■ Selected extract
-- Begin --
On Mon, May 07, 2012 at 01:04:33AM +0200, Uros Bizjak wrote:
> Index: i386.md
> ===================================================================
> --- i386.md (revision 187217)
> +++ i386.md (working copy)
> @@ -12112,9 +12112,22 @@
> (set (match_operand:SWI48 0 "register_operand" "=r")
> (ctz:SWI48 (match_dup 1)))]
> ""
> - "bsf{<imodesuffix>}\t{%1, %0|%0, %1}"
> +{
> + if (optimize_function_for_size_p (cfun))
> + return "bsf{<imodesuffix>}\t{%1, %0|%0, %1}";
> + else if (TARGET_BMI)
> + return "tzcnt{<imodesuffix>}\t{%1, %0|%0, %1}";
> + else
> + /* tzcnt expands to rep;bsf and we can use it even if !TARGET_BMI. */
> + return "rep; bsf{<imodesuffix>}\t{%1, %0|%0, %1}";
> +}
Shouldn't that be done only for generic tuning? If somebody uses
-mtune=native, then emitting rep; bsf is overkill, the code is intended
to be run on a CPU without (or with TARGET_BMI with) tzcnt insn support.
Jakub
-- End --
■ Instruction a
Tally the lines in the listing below that contain the string "second", treating case as significant, and reply with the number alone.

■ Data entries
-- Begin --
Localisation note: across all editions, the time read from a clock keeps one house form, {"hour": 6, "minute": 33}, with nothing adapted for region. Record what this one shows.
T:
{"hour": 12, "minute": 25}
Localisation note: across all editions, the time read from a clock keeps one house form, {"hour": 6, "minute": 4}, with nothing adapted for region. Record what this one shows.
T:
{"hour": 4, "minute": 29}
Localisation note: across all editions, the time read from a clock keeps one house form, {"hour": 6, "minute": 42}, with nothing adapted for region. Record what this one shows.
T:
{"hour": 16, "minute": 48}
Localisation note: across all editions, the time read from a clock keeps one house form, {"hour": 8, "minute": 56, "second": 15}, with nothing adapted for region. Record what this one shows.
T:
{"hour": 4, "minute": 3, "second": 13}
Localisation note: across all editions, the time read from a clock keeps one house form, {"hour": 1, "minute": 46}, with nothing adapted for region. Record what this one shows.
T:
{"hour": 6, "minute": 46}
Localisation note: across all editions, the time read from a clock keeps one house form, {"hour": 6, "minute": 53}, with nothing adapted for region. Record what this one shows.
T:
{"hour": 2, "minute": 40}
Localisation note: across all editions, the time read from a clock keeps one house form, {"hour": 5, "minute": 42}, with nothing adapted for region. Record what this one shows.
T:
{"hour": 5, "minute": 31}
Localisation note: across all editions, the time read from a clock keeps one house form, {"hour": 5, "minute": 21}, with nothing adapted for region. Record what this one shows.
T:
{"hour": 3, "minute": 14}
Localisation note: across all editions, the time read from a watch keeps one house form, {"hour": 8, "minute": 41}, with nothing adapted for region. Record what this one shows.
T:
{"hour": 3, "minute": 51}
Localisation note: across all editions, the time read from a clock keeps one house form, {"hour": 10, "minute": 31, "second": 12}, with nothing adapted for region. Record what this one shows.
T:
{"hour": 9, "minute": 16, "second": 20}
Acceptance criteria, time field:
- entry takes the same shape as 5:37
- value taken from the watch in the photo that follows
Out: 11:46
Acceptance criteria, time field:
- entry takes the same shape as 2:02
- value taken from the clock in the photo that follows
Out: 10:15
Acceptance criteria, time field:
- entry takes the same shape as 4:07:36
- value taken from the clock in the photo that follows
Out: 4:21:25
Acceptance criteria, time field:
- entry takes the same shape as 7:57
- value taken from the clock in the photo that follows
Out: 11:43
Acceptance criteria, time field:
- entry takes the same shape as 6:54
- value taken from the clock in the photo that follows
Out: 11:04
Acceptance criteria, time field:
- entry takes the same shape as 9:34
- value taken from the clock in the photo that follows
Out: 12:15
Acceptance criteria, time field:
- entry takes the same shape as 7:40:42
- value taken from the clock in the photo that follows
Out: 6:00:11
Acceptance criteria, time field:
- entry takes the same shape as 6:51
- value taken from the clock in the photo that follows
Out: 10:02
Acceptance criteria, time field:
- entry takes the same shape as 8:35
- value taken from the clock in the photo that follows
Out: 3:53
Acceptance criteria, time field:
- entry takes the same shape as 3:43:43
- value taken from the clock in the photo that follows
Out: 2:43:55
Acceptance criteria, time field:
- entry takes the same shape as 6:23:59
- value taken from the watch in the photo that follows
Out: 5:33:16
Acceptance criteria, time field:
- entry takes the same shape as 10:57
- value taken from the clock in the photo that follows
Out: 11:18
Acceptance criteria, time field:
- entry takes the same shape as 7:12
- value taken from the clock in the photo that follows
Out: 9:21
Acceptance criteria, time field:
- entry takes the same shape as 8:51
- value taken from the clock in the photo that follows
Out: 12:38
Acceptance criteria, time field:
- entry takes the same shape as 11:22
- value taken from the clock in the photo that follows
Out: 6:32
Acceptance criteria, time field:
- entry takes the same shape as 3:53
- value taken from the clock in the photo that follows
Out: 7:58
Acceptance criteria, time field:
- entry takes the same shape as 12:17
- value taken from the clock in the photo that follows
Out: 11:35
-- End --
■ Instruction b
Retype the stretch of the tzcnt patch reply above from "On Mon, May" through "if (optimize_function_for_size_p (cfun))", keeping every character unchanged.

■ Task response a
4

■ Task response b
On Mon, May 07, 2012 at 01:04:33AM +0200, Uros Bizjak wrote:
> Index: i386.md
> ===================================================================
> --- i386.md (revision 187217)
> +++ i386.md (working copy)
> @@ -12112,9 +12112,22 @@
> (set (match_operand:SWI48 0 "register_operand" "=r")
> (ctz:SWI48 (match_dup 1)))]
> ""
> - "bsf{<imodesuffix>}\t{%1, %0|%0, %1}"
> +{
> + if (optimize_function_for_size_p (cfun))